- **Activity**: Nothing in the records may be dropped or altered when you repeat them.

(Collected data)

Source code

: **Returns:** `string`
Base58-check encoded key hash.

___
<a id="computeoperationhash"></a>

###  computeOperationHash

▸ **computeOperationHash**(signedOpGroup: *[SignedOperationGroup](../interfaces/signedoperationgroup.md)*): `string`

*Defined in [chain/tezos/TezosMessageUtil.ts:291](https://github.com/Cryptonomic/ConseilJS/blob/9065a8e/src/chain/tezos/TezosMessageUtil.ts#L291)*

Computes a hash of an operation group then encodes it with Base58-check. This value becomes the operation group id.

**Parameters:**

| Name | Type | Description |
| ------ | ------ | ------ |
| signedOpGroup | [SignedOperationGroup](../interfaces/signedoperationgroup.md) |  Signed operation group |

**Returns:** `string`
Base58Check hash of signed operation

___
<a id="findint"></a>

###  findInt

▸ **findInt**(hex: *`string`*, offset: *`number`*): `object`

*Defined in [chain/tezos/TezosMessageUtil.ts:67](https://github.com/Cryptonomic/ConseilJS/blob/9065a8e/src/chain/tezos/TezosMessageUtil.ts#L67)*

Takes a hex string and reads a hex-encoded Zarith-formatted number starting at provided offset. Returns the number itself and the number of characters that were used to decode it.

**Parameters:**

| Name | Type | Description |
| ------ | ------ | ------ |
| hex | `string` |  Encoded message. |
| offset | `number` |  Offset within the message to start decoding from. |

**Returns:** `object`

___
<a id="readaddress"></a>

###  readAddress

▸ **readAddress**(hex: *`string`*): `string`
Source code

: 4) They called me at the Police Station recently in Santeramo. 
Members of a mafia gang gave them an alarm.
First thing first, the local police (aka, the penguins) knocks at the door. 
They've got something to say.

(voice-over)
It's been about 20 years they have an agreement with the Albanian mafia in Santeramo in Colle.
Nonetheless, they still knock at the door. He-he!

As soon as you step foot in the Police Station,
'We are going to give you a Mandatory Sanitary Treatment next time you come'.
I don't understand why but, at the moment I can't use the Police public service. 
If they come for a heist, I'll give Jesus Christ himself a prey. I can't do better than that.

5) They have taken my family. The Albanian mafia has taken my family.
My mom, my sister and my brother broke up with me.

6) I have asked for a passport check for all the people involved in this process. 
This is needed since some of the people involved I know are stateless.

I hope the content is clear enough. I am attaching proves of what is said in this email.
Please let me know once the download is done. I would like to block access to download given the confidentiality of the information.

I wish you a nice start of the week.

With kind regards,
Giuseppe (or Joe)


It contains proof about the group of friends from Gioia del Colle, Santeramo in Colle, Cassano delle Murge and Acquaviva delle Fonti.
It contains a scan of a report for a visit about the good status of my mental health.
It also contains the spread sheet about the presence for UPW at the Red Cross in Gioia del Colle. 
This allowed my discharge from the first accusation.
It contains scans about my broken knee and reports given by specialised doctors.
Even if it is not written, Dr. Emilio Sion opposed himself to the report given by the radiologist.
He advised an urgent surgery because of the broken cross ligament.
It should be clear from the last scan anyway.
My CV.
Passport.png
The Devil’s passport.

- **Exercise output**:
Source code

: **Returns:** `string`
Base58-check encoded key hash.

___
<a id="computeoperationhash"></a>

###  computeOperationHash

▸ **computeOperationHash**(signedOpGroup: *[SignedOperationGroup](../interfaces/signedoperationgroup.md)*): `string`

*Defined in [chain/tezos/TezosMessageUtil.ts:291](https://github.com/Cryptonomic/ConseilJS/blob/9065a8e/src/chain/tezos/TezosMessageUtil.ts#L291)*

Computes a hash of an operation group then encodes it with Base58-check. This value becomes the operation group id.

**Parameters:**

| Name | Type | Description |
| ------ | ------ | ------ |
| signedOpGroup | [SignedOperationGroup](../interfaces/signedoperationgroup.md) |  Signed operation group |

**Returns:** `string`
Base58Check hash of signed operation

___
<a id="findint"></a>

###  findInt

▸ **findInt**(hex: *`string`*, offset: *`number`*): `object`

*Defined in [chain/tezos/TezosMessageUtil.ts:67](https://github.com/Cryptonomic/ConseilJS/blob/9065a8e/src/chain/tezos/TezosMessageUtil.ts#L67)*

Takes a hex string and reads a hex-encoded Zarith-formatted number starting at provided offset. Returns the number itself and the number of characters that were used to decode it.

**Parameters:**

| Name | Type | Description |
| ------ | ------ | ------ |
| hex | `string` |  Encoded message. |
| offset | `number` |  Offset within the message to start decoding from. |

**Returns:** `object`

___
<a id="readaddress"></a>

###  readAddress

▸ **readAddress**(hex: *`string`*): `string`
Source code

: 4) They called me at the Police Station recently in Santeramo. 
Members of a mafia gang gave them an alarm.
First thing first, the local police (aka, the penguins) knocks at the door. 
They've got something to say.

(voice-over)
It's been about 20 years they have an agreement with the Albanian mafia in Santeramo in Colle.
Nonetheless, they still knock at the door. He-he!

As soon as you step foot in the Police Station,
'We are going to give you a Mandatory Sanitary Treatment next time you come'.
I don't understand why but, at the moment I can't use the Police public service. 
If they come for a heist, I'll give Jesus Christ himself a prey. I can't do better than that.

5) They have taken my family. The Albanian mafia has taken my family.
My mom, my sister and my brother broke up with me.

6) I have asked for a passport check for all the people involved in this process. 
This is needed since some of the people involved I know are stateless.

I hope the content is clear enough. I am attaching proves of what is said in this email.
Please let me know once the download is done. I would like to block access to download given the confidentiality of the information.

I wish you a nice start of the week.

With kind regards,
Giuseppe (or Joe)


It contains proof about the group of friends from Gioia del Colle, Santeramo in Colle, Cassano delle Murge and Acquaviva delle Fonti.
It contains a scan of a report for a visit about the good status of my mental health.
It also contains the spread sheet about the presence for UPW at the Red Cross in Gioia del Colle. 
This allowed my discharge from the first accusation.
It contains scans about my broken knee and reports given by specialised doctors.
Even if it is not written, Dr. Emilio Sion opposed himself to the report given by the radiologist.
He advised an urgent surgery because of the broken cross ligament.
It should be clear from the last scan anyway.
My CV.
Passport.png
The Devil’s passport.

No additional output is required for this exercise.